== Excerpted data

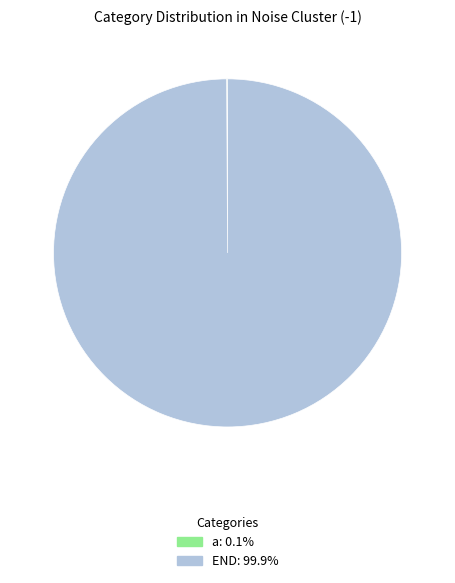

To the nearest percent, what portion does END represent?

100%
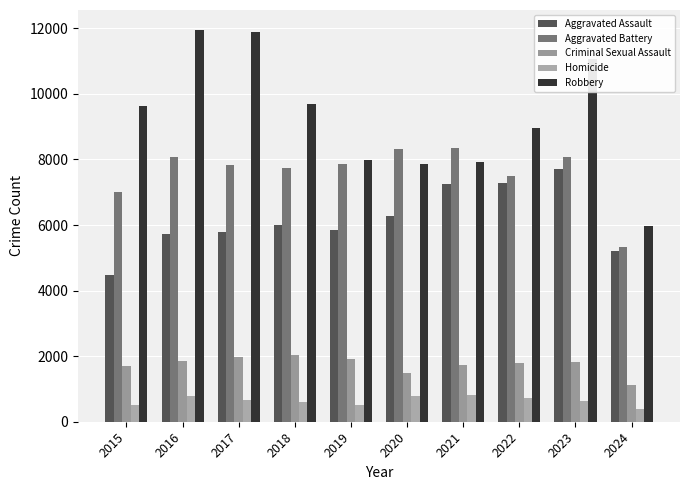

Which has a higher value, 2018 or 2020?

2020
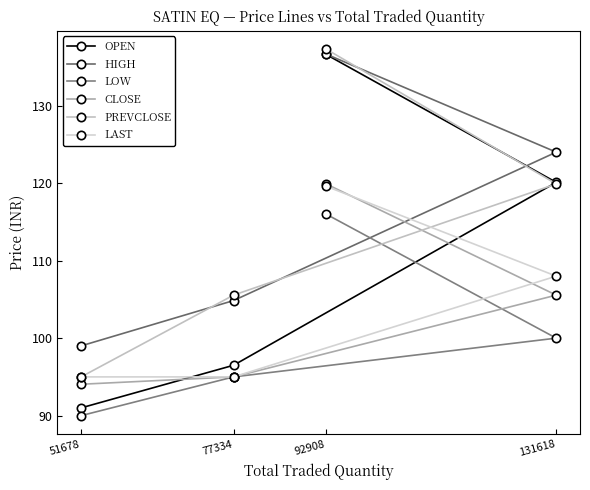

Is the value of CLOSE at 77334 greater than the value of HIGH at 51678?

No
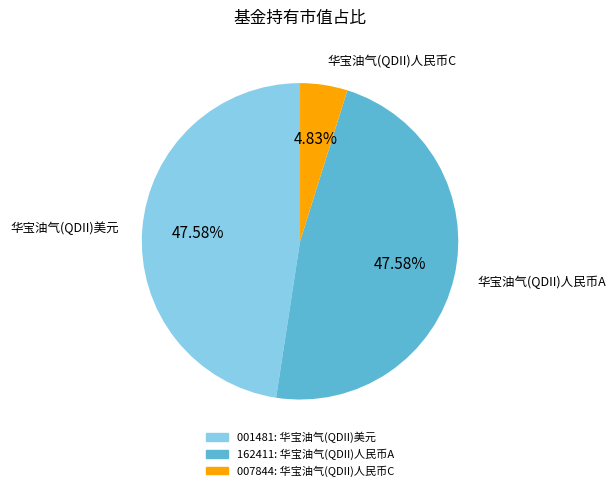

How many segments does this pie chart have?

3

====

● What the task asks: Rewrite the lines above as a JSON list of strings with one string per line, leaving out blank lines and the pictures.

● Output:
[
  "To the nearest percent, what portion does END represent?",
  "100%",
  "Which has a higher value, 2018 or 2020?",
  "2020",
  "Is the value of CLOSE at 77334 greater than the value of HIGH at 51678?",
  "No",
  "How many segments does this pie chart have?",
  "3"
]